Leo Kouklanakis

Hello, my name is Leo, and I chose to use a combination of collaging and drawing to make my triptych. The three panels are not really an evolution of an issue through time, but instead are a representation of different scenes regarding the same issue. This triptych is about food deserts, which can be described as areas where access to affordable, healthy food are limited or nonexistent because of a lack of grocery stores within reasonable traveling distance. The top panel is a scene of a household that has access to healthy food. A family is sitting at a table that has plenty of food, and they have a fully stocked fridge. Through the window you can see a worker pulling a Fresh Direct order up the desert hill to deliver healthy food to families like these.

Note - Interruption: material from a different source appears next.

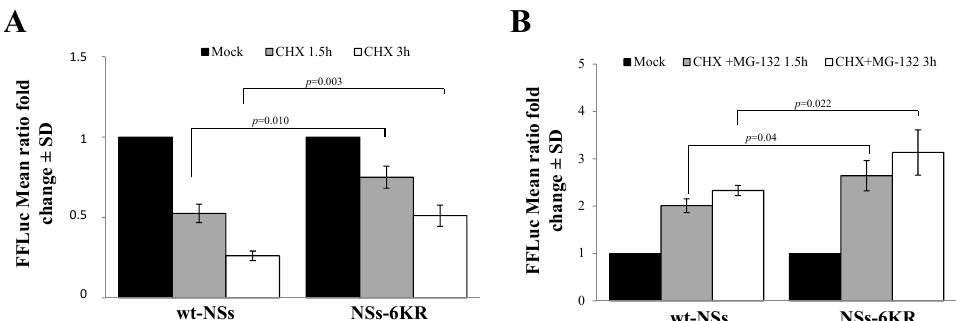
Figure 6. E ff ects of lysine residues in the core region on protein stability. ( A ) A new NSs mutant (NSs-6KR), consisting of arginine substitution at lysine 104, 108, 109, 150, 154, and 179 position, was generated and tested for protein stability. CHX chase experiments evidenced a significantly increased stability for the NSs mutant with respect to the wt-NSs protein. ( B ) The NSs-6KR mutant still responded to MG-132, as shown by the chase experiments. Transfected cells were treated with CHX in combination with 25 µ M of MG-132 and then residual luciferase activities were measured. Graphs represent mean values ± standard deviations (SD) of three independent experiments.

Because they’re called food deserts, I found pictures of sand so I could create a real desert for people to walk through. The central image in the bottom panel is the hospital, and this is in reference to the health issues that occur as a result of not having access to healthy food. Wealthy districts have three times more grocery stores than poorer districts do, and even in grocery stores in poor neighborhoods, the healthiest items are usually the most expensive. When the only realistic option for food is fast food or what you can buy from the deli, you are exposed to a long term lack of nutrition that can lead to higher rates of heart disease, diabetes, diet-related cancers, and even a life span that is up to 15 years lower than the national average. That’s why people are shown on a trip through the hospital to be buried. I also wanted to emphasize the disturbing disparity between food that wealthy people have access to versus food that people living in poverty have access to, and in some ways argue that those that are rich and in power are responsible for all the illnesses and premature deaths that occur because of food. There is something very scary to me about the suggestion that beneficiaries of healthy and fresh food like the tomatoes in the bottom panel will be eating what has grown from the same soil where the people they killed are buried. That’s also why I chose to have the family in the top panel not have any facial features except for their mouths and their teeth.